I really wish I could take her out on drives and things like that, but I can’t lift her. It’s a combination of her gaining quite a bit of weight (understandably, due to her reduced mobility) and me being pretty weak. Several times, when I first tried taking her out for things like this, she fell when trying to get in/out of my car (as she can’t put weight on one of her legs at all and it sort of buckled under her). My other half had to lift her back up both times because I wasn’t strong enough (both physically and emotionally, if I’m honest). I am now petrified to take her anywhere as I don’t feel ‘qualified’ to do so- this is massively affecting her mental health as she’s just not going out of the house at all now (except when absolutely essential, like hosp visits).

I visit most evenings after work and I’ve recently started going round one day of the weekend to do ‘bigger’ household chores for her, as I gather that her emotional state of mind isn’t being helped by her watching her house become dirty/chores mounting up.

I do always have one weekend day to myself, thankfully- I must admit, recently, the ‘free’ day has been the day to catch up on my own household chores that I’ve neglected throughout the week due to looking after Gran/her house. Just seems to be a life consisting of work, housework, eat, sleep, repeat!

Sorry btw- that turned into a much bigger rant than I originally intended!


I couldn’t take my mum out towards the end of her life, for similar reasons, such a pity as she used to enjoy going out for a drive.

Has Gran done a Power of Atttorney for you?
If she doesn’t like the idea, would she agree to you applying for Attendance Allowance on her behalf? If that’s a possibility, then Google “DWP Appointee”. You manage her benefits claims then. The money would need to go into a separate account in YOUR name, but you can then transfer into into one of her accounts if she is still OK with money?

My mum found it much easier for me to deal with her money management.

Once she’s getting AA she would then be entitled to additional disability benefits I expect, then you could say “that money is so that you can afford some help with cleaning…” A win, win situation.


No, nothing like that.

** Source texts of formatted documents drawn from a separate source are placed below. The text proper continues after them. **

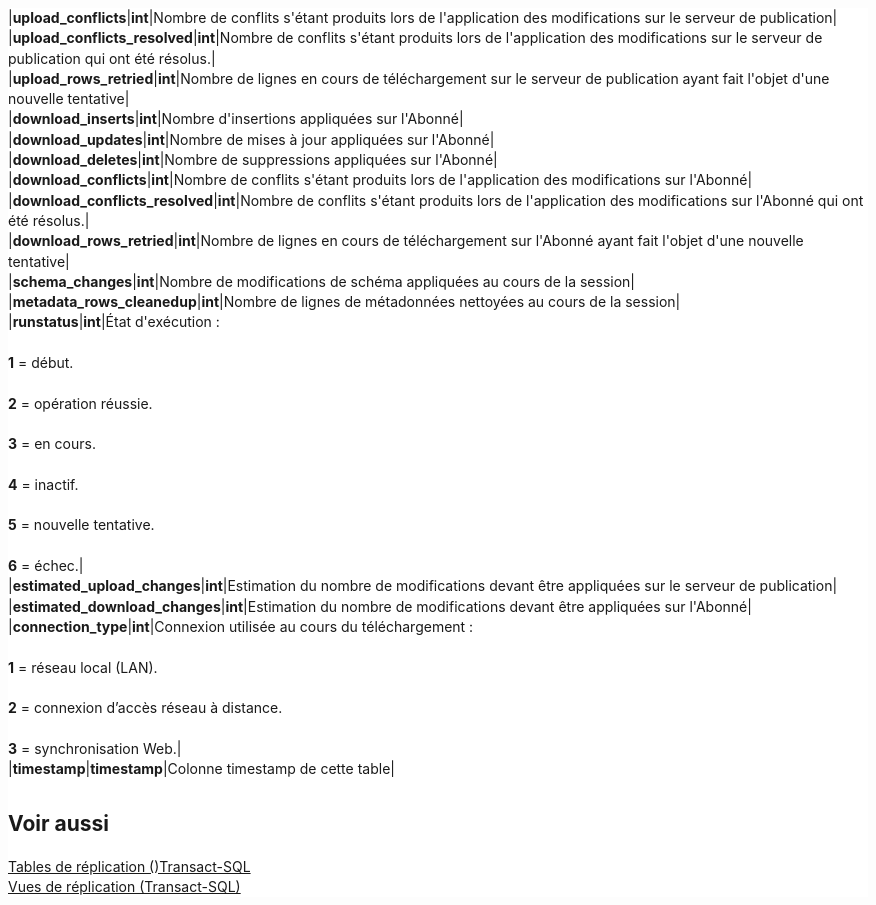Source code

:|**upload_conflicts**|**int**|Nombre de conflits s'étant produits lors de l'application des modifications sur le serveur de publication|  
|**upload_conflicts_resolved**|**int**|Nombre de conflits s'étant produits lors de l'application des modifications sur le serveur de publication qui ont été résolus.|  
|**upload_rows_retried**|**int**|Nombre de lignes en cours de téléchargement sur le serveur de publication ayant fait l'objet d'une nouvelle tentative|  
|**download_inserts**|**int**|Nombre d'insertions appliquées sur l'Abonné|  
|**download_updates**|**int**|Nombre de mises à jour appliquées sur l'Abonné|  
|**download_deletes**|**int**|Nombre de suppressions appliquées sur l'Abonné|  
|**download_conflicts**|**int**|Nombre de conflits s'étant produits lors de l'application des modifications sur l'Abonné|  
|**download_conflicts_resolved**|**int**|Nombre de conflits s'étant produits lors de l'application des modifications sur l'Abonné qui ont été résolus.|  
|**download_rows_retried**|**int**|Nombre de lignes en cours de téléchargement sur l'Abonné ayant fait l'objet d'une nouvelle tentative|  
|**schema_changes**|**int**|Nombre de modifications de schéma appliquées au cours de la session|  
|**metadata_rows_cleanedup**|**int**|Nombre de lignes de métadonnées nettoyées au cours de la session|  
|**runstatus**|**int**|État d'exécution :<br /><br /> **1** = début.<br /><br /> **2** = opération réussie.<br /><br /> **3** = en cours.<br /><br /> **4** = inactif.<br /><br /> **5** = nouvelle tentative.<br /><br /> **6** = échec.|  
|**estimated_upload_changes**|**int**|Estimation du nombre de modifications devant être appliquées sur le serveur de publication|  
|**estimated_download_changes**|**int**|Estimation du nombre de modifications devant être appliquées sur l'Abonné|  
|**connection_type**|**int**|Connexion utilisée au cours du téléchargement :<br /><br /> **1** = réseau local (LAN).<br /><br /> **2** = connexion d’accès réseau à distance.<br /><br /> **3** = synchronisation Web.|  
|**timestamp**|**timestamp**|Colonne timestamp de cette table|  
  
## <a name="see-also"></a>Voir aussi  
 [Tables de réplication &#40;&#41;Transact-SQL ](../../relational-databases/system-tables/replication-tables-transact-sql.md)   
 [Vues de réplication &#40;Transact-SQL&#41;](../../relational-databases/system-views/replication-views-transact-sql.md)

I don’t think she’d go for that and I wouldn’t feel comfortable in that position- she’s still sound of mind and actually manages money better than I do. I will put forward the idea of Disability Allowance or something similar and see what she says. We’ve briefly discussed it a few months back, but this was when we thought we were going to get a quick diagnosis (and possibly a quick surgical fix to the problem) so she said she didn’t want to claim anything until she knew what she was dealing with (i.e. if it’s a permanent condition), which I completely understand.

Thank you for all of your helpful advice! :slight_smile:

I’m fairly certain the rules say that someone has to have had the disability for six months in order to claim.

I had a bad car accident that mucked up both knees. After 6 months I got DLA until I’d had two knee replacements, so it doesn’t have to be totally permanent.

A lot of money is at stake, claim asap and they will say if she can’t have it. Ring up and ask for a claim form, as long as it’s returned in about a month, it will be backdated to the day you rang - there will be a “return by…date” on the form unless it’s changed.

See if there is a local Help the Aged advisor to help fill in the form, or a disability advice service. They are there to help.

Defintiely speak to Help the Aged (I think they re Age UK now, but not sure). They were really helpful and someone who can tell her what she is entitled to if she won’t listen to you. If you can get the AA, that could definiltey pay for a cleaner, which would take the burden off a bit. It was through the cleaner that we were able to get Mum to accept other help slowly.